For this reason, I'm not convinced shingles are better. The way you do it is interesting, but a bit hard to annotate. I think the best solution might be pulling all the text from the html, and using this to calculate true negatives. I think that should provide more accuracy and better normalization when combined with the tokens.

And thanks, I'll take a look at the pull request shortly.

adbar commented 1 year ago

Thanks again for sharing! Yes, my annotation method needs time and cannot be extrapolated easily, besides there are other ways to evaluate. But as you demonstrate results of the shingles method can vary a lot.

getorca commented 1 year ago

No problem, I switched from a ratio of averages to a average of ratios, which appear to giver better metrics, and should mean outliers have less influences on the metrics. Thanks, for pointing out the issue there.

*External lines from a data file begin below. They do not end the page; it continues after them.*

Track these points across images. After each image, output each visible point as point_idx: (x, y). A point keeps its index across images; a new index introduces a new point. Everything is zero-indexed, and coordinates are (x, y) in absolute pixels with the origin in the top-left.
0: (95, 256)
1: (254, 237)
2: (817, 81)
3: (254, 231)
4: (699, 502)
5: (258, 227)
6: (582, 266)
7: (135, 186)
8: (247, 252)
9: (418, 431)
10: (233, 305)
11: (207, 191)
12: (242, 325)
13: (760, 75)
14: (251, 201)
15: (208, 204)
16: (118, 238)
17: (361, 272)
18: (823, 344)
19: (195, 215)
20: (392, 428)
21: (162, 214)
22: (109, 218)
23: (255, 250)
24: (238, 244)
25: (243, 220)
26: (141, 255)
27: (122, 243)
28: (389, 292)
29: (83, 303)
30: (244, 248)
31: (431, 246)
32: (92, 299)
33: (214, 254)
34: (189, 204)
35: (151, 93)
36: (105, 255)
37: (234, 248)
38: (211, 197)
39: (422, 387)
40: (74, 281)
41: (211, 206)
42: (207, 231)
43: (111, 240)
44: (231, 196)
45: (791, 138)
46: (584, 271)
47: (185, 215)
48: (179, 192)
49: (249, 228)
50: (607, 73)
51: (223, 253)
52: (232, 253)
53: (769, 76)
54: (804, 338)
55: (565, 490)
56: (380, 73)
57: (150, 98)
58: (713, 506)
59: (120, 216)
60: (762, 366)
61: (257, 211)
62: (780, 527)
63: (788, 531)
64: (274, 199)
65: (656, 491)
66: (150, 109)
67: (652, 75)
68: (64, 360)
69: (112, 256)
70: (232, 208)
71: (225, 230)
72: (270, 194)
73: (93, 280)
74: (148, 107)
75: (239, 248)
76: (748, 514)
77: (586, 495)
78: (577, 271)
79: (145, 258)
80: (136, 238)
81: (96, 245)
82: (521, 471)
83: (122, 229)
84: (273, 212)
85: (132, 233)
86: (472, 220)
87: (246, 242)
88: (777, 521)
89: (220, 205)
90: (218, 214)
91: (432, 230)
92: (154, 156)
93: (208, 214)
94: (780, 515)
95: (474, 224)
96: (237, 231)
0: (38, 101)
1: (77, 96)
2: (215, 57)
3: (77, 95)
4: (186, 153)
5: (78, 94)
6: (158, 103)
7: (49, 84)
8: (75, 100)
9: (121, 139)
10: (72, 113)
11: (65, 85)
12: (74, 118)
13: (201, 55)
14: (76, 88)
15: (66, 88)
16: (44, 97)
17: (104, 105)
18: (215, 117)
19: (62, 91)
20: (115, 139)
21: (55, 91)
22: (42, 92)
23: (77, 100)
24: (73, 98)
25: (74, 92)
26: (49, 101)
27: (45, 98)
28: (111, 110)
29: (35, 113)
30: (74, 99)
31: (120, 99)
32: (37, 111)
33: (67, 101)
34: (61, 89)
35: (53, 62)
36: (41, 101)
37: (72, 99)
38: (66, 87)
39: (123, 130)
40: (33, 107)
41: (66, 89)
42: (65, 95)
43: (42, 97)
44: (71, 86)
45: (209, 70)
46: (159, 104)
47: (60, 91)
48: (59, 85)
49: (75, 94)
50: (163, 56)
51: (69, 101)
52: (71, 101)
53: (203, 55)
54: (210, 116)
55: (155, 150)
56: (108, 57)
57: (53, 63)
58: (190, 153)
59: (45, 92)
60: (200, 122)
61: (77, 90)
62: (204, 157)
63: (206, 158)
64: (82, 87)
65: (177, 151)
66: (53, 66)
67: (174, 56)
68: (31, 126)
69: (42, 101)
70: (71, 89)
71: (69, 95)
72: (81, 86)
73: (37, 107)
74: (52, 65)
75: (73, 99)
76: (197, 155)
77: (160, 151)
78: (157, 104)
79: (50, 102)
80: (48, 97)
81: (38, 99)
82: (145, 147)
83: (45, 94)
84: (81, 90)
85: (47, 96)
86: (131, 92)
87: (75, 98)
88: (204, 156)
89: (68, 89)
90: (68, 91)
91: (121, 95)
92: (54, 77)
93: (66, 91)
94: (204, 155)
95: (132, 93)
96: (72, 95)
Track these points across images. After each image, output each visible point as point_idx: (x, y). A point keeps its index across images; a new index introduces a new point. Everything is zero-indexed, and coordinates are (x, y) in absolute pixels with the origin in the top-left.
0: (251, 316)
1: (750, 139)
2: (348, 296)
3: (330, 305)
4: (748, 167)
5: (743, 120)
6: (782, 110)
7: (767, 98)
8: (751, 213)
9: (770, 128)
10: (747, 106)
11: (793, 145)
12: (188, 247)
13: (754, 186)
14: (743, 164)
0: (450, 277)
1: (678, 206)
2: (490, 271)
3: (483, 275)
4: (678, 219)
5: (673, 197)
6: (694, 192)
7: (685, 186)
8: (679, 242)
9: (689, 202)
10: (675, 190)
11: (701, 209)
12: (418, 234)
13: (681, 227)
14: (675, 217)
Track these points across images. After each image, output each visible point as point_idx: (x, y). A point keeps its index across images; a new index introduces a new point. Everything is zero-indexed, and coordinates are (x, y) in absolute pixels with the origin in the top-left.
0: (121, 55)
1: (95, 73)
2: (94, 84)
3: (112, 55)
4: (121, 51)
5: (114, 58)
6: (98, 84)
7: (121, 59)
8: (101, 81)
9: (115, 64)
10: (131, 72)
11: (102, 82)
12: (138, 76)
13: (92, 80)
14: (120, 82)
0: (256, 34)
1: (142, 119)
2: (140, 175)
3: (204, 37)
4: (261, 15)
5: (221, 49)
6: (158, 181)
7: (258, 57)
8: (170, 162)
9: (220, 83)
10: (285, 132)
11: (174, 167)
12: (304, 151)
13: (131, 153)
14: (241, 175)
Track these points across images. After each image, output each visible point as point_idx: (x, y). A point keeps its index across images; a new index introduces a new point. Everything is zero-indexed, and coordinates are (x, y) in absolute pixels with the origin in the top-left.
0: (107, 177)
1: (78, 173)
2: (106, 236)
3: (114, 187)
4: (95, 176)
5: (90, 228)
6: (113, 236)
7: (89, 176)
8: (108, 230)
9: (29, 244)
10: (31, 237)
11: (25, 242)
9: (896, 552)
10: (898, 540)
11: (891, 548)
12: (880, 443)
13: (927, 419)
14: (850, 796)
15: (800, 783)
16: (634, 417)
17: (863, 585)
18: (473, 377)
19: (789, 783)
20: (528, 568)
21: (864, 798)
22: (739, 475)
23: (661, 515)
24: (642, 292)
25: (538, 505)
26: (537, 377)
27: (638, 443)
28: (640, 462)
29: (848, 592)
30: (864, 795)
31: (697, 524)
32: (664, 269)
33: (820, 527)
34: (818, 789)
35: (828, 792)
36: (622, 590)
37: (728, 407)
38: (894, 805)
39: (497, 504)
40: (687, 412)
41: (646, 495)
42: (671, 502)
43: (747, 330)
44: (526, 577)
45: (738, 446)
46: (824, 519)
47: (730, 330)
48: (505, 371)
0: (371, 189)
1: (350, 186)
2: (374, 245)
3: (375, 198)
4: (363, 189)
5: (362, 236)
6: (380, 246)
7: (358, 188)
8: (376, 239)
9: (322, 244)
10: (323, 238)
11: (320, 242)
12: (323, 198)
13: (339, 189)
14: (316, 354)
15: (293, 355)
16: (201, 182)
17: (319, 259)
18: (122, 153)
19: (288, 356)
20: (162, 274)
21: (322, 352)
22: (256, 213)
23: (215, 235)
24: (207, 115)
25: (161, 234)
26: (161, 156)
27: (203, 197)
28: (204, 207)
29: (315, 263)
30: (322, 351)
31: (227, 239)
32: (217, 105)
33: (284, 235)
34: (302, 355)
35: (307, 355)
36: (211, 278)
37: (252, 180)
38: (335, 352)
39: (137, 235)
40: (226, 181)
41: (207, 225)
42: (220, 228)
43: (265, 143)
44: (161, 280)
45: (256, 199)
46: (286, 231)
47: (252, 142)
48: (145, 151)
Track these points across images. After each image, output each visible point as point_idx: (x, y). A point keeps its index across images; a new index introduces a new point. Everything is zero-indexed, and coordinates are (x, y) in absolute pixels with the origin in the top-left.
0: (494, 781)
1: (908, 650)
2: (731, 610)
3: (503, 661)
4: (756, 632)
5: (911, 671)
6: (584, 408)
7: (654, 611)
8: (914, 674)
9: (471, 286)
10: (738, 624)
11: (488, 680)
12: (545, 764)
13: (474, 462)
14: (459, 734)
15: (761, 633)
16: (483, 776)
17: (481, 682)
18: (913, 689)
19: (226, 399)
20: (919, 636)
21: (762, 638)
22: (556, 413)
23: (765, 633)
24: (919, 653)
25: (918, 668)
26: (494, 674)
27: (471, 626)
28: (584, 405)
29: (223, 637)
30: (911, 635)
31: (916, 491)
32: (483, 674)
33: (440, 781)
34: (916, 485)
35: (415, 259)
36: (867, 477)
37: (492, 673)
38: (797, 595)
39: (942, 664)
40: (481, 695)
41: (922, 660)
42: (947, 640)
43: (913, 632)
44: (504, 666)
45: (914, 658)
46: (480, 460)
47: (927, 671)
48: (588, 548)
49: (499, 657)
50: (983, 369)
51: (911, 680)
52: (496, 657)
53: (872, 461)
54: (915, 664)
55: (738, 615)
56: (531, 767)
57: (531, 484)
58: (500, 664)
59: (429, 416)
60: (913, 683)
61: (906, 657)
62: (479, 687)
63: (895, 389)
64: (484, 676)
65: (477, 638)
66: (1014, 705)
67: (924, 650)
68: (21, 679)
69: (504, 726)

getorca commented 1 year ago

@adbar Good news, it seems like this was related to the overhead from the way dask serialises the python objects. https://github.com/chatnoir-eu/chatnoir-resiliparse/issues/23

I've switched to python multiprocessing pool, and trafilutura is a little over 2x as fast in parallel compared to in sequence. And stays massively faster than goose3.

I'll push an update to my benchmark tool this aft.

adbar commented 1 year ago

@getorca Very nice, does that mean we can close this issue now?

getorca commented 1 year ago

Yes, absolutely, go ahead